# PAGE TEXT
# # # # # # #
The couple appears to be waiting for the "Early Bird" special; half off on the pot roast. Or any price for a good pot roast.

I don't even know where you can get pot roast today. Cracker Barrel?

eddie willers said...

It's a good-looking blond sitting back at some distance watching other people chat. That's an OED on her lap.

Suck up.

David Baker said...

This sounds like Jim Acosta, but on the other hand it sounds like all of ‘em. Trump should play it back at them every time he’s at the podium.

SweatBee said...

On an earlier post, Ann asked, "Hmm. I'm dubious. If you want to distance yourself from alt-right because it's been dragged into an ugly place, why would you want a label that sounds almost the same? I note that Milo doesn't use the term (either spelling) in his book. It has an off-taste to me. I'm going to say: unorganic."

I am not an alt-right expert, but I get the impression that "alt-light" is not a term the alt-light crowd gave themselves. Spencer uses it as a derogatory term for them. In turn, they call his group "alt-reichtards"

If you're interested, here is a post by an alt-right blogger (incidentally also a member of LaRaza) that explains some of the differences between the various groups: All The News That's Fit To Fake

And here is his bullet list explaining what he thinks the alt-right principles are: What the Alt-Right Is

And here is a video from Gavin McInnes attempting to explain the same (his is newer than the other two): YouTube: What is the Alt-Right

Lem Vibe Bandit said...

... I'm soliciting opinion on the possibly deplorable politics of this image. I think there are a lot of suspicious details here, and we may need to raise an outcry.

I see ‪#Mansplaining‬

Lem Vibe Bandit said...

I take it Trumps ‪#Mansplaining‬ of Charlottesville was unsatisfactory.

Lem Vibe Bandit said...

The latest Scott Adams periscope sees bright spot from tragic Charlottesville.

https://twitter.com/scottadamssays/status/898045737967079428

Lem Vibe Bandit said...

About the statues... wasn't Lot's wife told not to look back?

https://goo.gl/images/AXmbJA

cf said...

@NPR news here in Oregon, @OPB, all three times i punched in today, the race was to spit out "white supremacist" as many times in each minute of air time as possible.

The earliest one showed the way, composing a sentence that used the incantation three times in less than 20 seconds. That man has talent.

Later I tuned in and it was less than 45 seconds of airtime before they whipped it out, that second speaker can sure hiss "su-prema-cyst", there is a lot of teeth action in that word, I would like a close-up, to see the spittle in his shiny white teeth as he says it.
# # # # # # #
# RECORDED INFORMATION

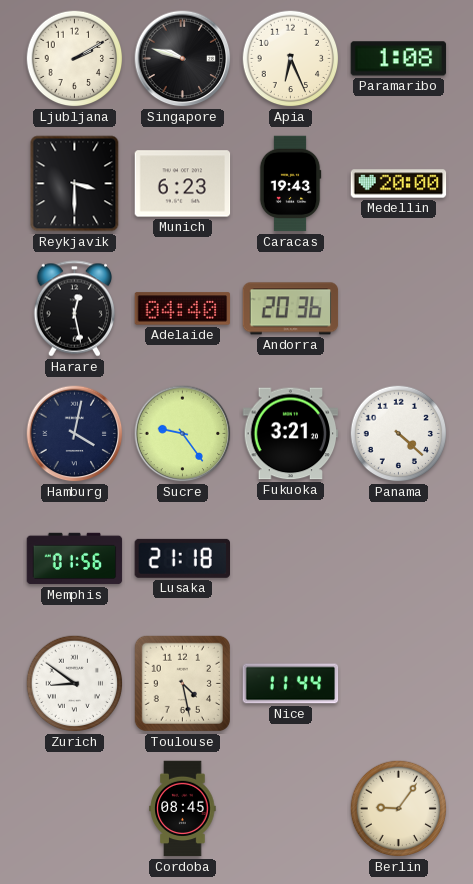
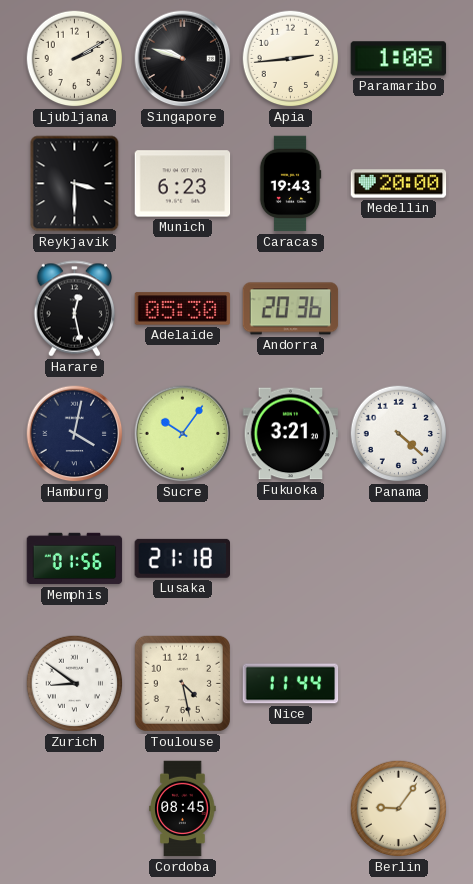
Apia: 6:26 -> 2:44
Adelaide: 04:40 -> 05:30
Sucre: 9:24 -> 10:06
# # # # # # #
List each distinct commenter name that appears before "said..." in the comment thread, giving each name once.

eddie willers
David Baker
SweatBee
Lem Vibe Bandit
cf